Abstract:
Objective To explore the effect and mechanism of compound chamomile and lidocaine hydrochloride gel on skin wound healing in rats.
Methods The model rats with skin wound was established by surgical resection, and the rats were randomly divided into experimental group (treated with compound chamomile and lidocaine hydrochloride gel), positive drug group (treated with compound polymyxin B ointment) and model group (treated with normal saline). At 7 and 14 days of treatment, the wound size of rats in each group was measured. Tumor necrosis factor-α (TNF- α), interleukin-6 (IL-6) and interleukin-1β (IL-1β) levels in wound tissues were detected by enzyme-linked immunosorbent assay (ELISA). The expression levels of CD68, CD163 and CC chemokine receptor 7 (CCR7) in the wound tissues were detected by immunohistochemistry, and the change of macrophage phenotype was observed. The distribution of collagen in wound tissues was observed by Picric acid Sirius red staining.

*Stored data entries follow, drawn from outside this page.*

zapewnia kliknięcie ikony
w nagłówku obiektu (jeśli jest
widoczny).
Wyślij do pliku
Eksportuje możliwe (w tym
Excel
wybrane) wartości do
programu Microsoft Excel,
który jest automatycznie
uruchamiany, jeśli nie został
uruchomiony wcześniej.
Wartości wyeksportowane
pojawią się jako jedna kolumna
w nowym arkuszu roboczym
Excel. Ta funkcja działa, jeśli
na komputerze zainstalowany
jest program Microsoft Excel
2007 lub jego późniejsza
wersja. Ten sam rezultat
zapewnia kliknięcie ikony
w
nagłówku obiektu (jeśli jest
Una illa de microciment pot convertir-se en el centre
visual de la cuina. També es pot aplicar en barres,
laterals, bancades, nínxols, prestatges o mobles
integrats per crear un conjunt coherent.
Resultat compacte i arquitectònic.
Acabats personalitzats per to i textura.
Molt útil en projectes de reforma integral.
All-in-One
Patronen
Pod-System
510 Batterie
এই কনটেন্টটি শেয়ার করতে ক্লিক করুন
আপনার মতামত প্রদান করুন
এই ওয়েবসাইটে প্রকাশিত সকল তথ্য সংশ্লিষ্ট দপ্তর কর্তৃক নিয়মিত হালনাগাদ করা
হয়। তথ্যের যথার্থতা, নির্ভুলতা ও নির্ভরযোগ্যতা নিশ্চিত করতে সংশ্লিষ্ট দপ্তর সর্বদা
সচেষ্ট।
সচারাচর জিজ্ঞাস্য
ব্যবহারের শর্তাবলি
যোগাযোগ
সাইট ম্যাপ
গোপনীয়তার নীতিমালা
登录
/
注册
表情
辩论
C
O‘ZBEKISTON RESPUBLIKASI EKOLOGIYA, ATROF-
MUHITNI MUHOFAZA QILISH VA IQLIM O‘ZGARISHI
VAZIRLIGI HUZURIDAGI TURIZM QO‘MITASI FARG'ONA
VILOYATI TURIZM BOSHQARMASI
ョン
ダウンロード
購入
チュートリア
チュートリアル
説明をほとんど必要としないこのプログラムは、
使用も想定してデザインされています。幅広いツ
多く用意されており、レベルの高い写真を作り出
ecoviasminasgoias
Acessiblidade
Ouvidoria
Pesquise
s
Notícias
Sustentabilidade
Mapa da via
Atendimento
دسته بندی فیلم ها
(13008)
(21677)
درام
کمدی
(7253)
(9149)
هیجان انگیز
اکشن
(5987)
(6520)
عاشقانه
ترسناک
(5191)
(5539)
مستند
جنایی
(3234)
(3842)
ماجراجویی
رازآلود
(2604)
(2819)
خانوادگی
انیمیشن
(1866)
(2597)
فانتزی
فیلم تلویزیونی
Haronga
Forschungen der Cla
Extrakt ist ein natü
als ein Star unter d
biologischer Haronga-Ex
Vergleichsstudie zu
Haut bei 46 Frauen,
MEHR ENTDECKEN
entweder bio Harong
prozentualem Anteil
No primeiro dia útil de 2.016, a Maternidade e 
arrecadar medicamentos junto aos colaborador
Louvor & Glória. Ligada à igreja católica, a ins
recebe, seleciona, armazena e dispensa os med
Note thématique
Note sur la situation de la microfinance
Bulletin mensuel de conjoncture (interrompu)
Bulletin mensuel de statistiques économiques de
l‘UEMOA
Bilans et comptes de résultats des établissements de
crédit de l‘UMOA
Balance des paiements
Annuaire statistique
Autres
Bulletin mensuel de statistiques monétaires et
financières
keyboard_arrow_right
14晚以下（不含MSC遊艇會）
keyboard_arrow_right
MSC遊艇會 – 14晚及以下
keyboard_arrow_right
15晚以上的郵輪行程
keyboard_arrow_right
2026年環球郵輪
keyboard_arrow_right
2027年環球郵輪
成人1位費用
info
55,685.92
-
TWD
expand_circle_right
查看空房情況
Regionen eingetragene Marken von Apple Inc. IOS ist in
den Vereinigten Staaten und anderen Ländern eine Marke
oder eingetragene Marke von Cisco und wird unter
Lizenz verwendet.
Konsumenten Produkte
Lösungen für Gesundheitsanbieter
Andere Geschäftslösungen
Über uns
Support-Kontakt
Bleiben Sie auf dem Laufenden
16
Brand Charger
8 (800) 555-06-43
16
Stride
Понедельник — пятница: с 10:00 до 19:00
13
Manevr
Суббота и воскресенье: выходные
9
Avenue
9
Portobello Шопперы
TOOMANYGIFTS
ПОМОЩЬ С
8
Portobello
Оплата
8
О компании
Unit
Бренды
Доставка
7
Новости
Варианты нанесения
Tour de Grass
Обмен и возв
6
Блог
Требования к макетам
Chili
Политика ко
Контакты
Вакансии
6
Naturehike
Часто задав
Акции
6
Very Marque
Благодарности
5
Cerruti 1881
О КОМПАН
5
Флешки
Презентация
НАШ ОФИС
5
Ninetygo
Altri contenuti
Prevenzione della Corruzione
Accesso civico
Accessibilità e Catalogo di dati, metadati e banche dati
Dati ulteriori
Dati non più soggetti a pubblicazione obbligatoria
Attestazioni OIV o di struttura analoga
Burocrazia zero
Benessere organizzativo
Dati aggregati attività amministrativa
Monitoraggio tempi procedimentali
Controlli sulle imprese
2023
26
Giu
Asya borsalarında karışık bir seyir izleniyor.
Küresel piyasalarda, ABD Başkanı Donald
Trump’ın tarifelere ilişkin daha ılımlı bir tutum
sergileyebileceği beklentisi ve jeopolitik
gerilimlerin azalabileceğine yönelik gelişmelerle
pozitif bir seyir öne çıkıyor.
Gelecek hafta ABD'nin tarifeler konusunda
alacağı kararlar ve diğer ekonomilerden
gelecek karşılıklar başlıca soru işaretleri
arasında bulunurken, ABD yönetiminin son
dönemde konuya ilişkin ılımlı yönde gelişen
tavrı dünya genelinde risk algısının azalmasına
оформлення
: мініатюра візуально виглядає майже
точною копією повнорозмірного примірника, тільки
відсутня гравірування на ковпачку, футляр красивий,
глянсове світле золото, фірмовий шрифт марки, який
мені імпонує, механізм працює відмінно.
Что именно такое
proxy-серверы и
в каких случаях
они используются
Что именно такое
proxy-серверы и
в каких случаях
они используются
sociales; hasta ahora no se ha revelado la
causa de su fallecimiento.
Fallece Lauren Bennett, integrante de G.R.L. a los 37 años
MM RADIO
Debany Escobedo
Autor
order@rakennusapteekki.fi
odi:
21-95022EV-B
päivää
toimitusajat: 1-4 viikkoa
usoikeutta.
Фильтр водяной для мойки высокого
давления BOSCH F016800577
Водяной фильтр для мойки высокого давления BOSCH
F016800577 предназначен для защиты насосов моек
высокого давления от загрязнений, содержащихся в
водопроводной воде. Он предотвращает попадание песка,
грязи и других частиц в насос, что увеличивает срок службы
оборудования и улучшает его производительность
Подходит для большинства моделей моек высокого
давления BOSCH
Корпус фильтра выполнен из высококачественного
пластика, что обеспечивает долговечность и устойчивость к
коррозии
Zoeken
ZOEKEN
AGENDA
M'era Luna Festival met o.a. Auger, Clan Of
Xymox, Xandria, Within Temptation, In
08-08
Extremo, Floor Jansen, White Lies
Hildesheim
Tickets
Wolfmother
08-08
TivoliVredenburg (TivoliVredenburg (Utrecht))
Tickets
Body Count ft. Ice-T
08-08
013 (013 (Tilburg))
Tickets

Results After 7 days of treatment, the inflammatory cells and blood vessels decreased while the fibroblasts increased in the experimental group, which was more advantageous than the positive drug group. At the 14th day of treatment, the wound healing of the experimental group was mainly composed of fibroblasts and collagen, and there was no significant difference between the experimental group and the positive drug group (P>0.05). At 7 days of treatment, the expression levels of TNF-α, IL-6 and IL-1β in the experimental group were significantly lower than those of model group and positive drug group (P < 0.05 or P < 0.01). After 14 days of treatment, there were no significant differences in the expression levels of TNF-α, IL-6 and IL-1β in the wound tissues of rats between groups (P>0.05). At 7 and 14 days of treatment, the collagen content in the experimental group increased significantly, but the phenotype of macrophages did not change obviously.
Conclusion Compound chamomile and lidocaine hydrochloride gel has good anti-inflammatory and healing effects on skin wounds, and inhibiting the release of inflammatory factors may be one of its main mechanisms.